- Task -
Each record below is to be copied word for word, with pictures removed.

- Listed records -

..............................

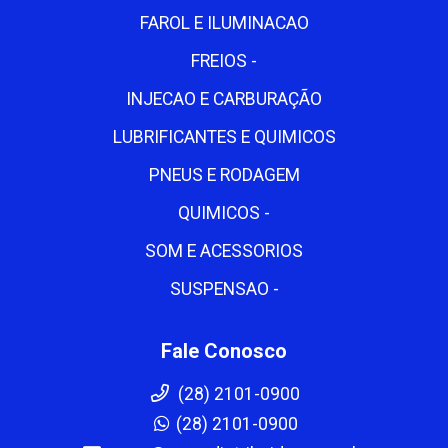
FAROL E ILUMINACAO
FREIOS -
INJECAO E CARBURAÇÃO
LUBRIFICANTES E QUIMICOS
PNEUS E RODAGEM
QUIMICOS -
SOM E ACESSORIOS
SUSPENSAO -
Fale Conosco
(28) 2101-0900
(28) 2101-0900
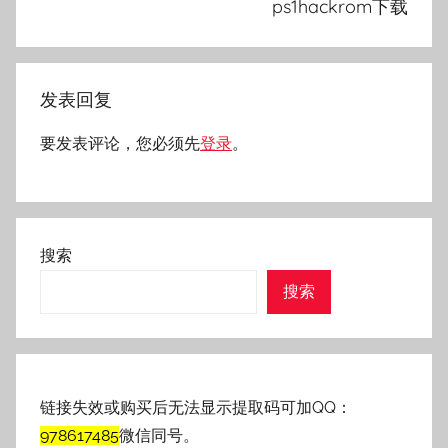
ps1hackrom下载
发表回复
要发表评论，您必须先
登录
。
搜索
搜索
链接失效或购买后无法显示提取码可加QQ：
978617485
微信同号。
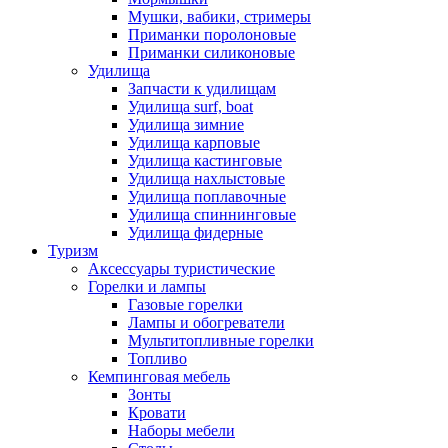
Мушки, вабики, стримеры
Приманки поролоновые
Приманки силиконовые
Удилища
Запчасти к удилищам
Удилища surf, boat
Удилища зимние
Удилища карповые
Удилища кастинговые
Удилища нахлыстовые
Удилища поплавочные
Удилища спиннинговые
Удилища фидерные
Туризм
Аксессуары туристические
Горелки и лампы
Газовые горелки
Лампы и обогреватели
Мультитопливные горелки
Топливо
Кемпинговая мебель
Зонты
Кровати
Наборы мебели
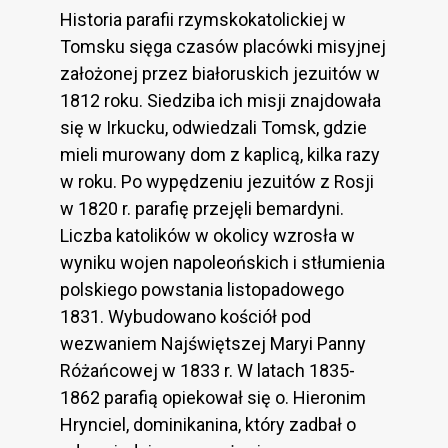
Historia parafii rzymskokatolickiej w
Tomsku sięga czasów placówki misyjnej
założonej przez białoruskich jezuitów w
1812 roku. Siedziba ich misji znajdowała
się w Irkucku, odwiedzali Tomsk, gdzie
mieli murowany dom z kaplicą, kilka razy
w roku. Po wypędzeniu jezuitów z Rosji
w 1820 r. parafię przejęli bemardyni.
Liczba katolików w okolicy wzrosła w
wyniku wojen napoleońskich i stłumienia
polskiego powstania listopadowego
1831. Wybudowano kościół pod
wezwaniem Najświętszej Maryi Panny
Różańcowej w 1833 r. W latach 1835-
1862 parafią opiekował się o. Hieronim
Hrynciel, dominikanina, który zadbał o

..............................

- Answer section -
FAROL E ILUMINACAO
FREIOS -
INJECAO E CARBURAÇÃO
LUBRIFICANTES E QUIMICOS
PNEUS E RODAGEM
QUIMICOS -
SOM E ACESSORIOS
SUSPENSAO -
Fale Conosco
(28) 2101-0900
(28) 2101-0900
ps1hackrom下载
发表回复
要发表评论，您必须先
登录
。
搜索
搜索
链接失效或购买后无法显示提取码可加QQ：
978617485
微信同号。
Мушки, вабики, стримеры
Приманки поролоновые
Приманки силиконовые
Удилища
Запчасти к удилищам
Удилища surf, boat
Удилища зимние
Удилища карповые
Удилища кастинговые
Удилища нахлыстовые
Удилища поплавочные
Удилища спиннинговые
Удилища фидерные
Туризм
Аксессуары туристические
Горелки и лампы
Газовые горелки
Лампы и обогреватели
Мультитопливные горелки
Топливо
Кемпинговая мебель
Зонты
Кровати
Наборы мебели
Historia parafii rzymskokatolickiej w
Tomsku sięga czasów placówki misyjnej
założonej przez białoruskich jezuitów w
1812 roku. Siedziba ich misji znajdowała
się w Irkucku, odwiedzali Tomsk, gdzie
mieli murowany dom z kaplicą, kilka razy
w roku. Po wypędzeniu jezuitów z Rosji
w 1820 r. parafię przejęli bemardyni.
Liczba katolików w okolicy wzrosła w
wyniku wojen napoleońskich i stłumienia
polskiego powstania listopadowego
1831. Wybudowano kościół pod
wezwaniem Najświętszej Maryi Panny
Różańcowej w 1833 r. W latach 1835-
1862 parafią opiekował się o. Hieronim
Hrynciel, dominikanina, który zadbał o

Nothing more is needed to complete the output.